──────── INPUT RECORDS ────────

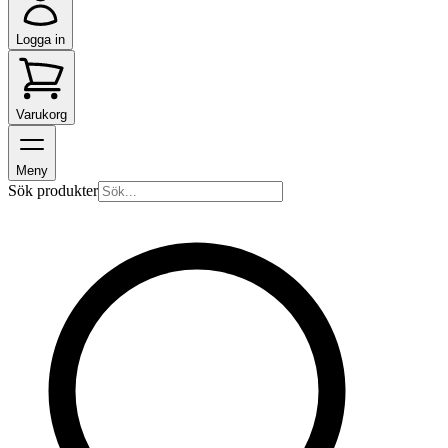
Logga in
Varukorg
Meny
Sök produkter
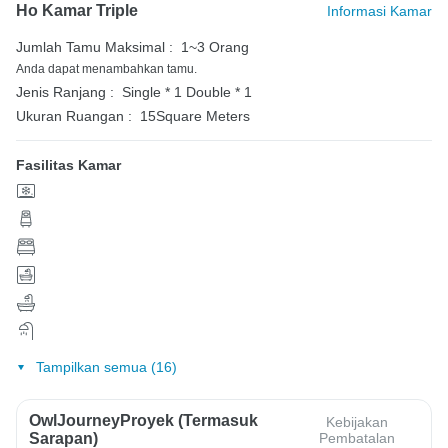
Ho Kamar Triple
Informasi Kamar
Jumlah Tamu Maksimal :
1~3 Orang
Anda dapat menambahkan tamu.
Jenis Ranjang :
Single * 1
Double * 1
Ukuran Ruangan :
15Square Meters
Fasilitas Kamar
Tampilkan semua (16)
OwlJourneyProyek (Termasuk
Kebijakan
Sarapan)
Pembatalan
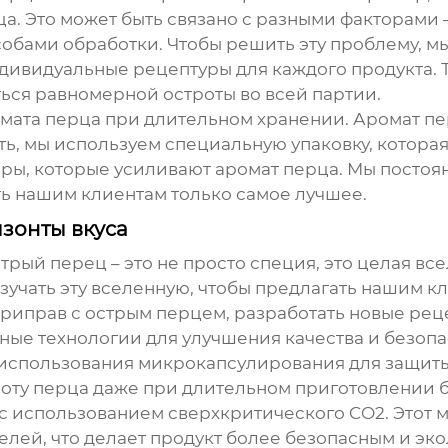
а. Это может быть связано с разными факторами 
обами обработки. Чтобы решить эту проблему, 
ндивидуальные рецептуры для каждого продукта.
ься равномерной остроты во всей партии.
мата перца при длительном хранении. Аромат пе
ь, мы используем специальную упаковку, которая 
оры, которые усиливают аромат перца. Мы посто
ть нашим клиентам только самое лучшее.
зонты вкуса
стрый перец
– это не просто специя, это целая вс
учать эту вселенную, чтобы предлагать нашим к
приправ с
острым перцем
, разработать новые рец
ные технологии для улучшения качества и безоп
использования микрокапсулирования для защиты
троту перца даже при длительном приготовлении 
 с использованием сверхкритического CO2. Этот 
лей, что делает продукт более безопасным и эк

────────
──────── INPUT RECORDS ────────

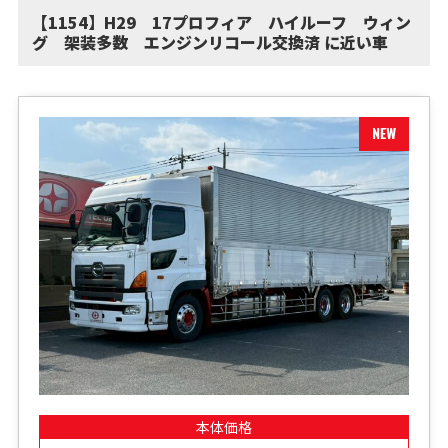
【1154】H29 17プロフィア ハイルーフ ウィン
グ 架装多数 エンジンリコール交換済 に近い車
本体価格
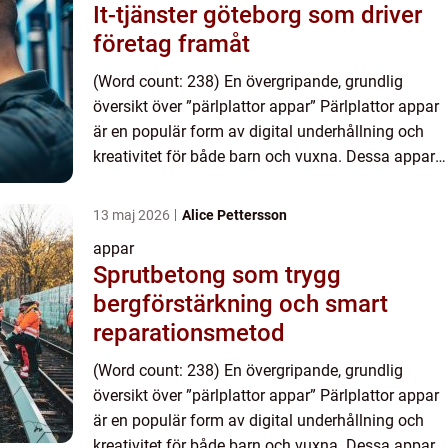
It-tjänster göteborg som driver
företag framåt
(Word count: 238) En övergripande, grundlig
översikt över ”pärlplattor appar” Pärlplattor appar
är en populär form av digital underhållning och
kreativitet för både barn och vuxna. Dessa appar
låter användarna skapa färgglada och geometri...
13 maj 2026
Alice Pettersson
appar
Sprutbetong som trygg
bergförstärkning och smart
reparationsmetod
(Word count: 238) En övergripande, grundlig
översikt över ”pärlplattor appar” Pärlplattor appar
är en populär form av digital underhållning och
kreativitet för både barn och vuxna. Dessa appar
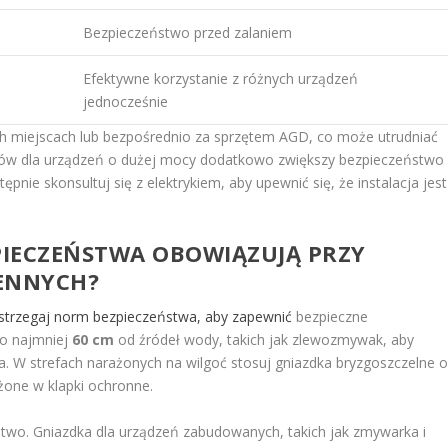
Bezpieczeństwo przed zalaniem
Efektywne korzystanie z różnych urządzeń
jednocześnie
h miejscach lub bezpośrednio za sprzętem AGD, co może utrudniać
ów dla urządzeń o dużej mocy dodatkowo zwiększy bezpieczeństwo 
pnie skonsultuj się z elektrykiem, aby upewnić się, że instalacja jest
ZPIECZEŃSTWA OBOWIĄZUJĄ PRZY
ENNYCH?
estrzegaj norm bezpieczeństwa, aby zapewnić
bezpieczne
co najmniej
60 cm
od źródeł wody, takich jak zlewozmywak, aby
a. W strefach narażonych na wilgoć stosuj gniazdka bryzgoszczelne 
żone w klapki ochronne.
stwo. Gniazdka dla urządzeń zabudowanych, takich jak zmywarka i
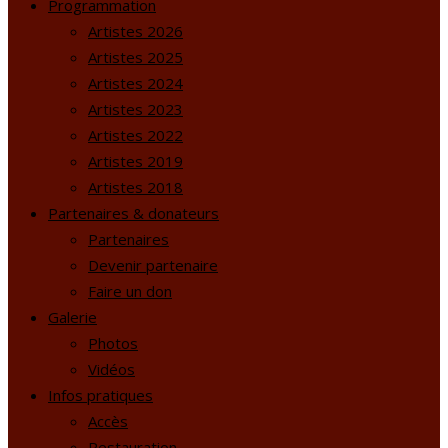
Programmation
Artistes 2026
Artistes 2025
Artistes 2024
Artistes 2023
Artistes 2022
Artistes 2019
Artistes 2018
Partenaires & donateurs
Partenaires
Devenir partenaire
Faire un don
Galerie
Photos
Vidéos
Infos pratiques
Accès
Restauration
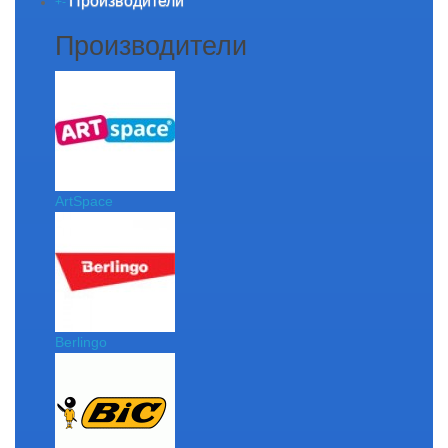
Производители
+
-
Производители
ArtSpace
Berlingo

────────

- **ACTIVITY**
Show every line of the items above that contains the word "Partenaires". Count only matches with the same capitalization.

- **TASK OUTPUT**
Partenaires & donateurs
Partenaires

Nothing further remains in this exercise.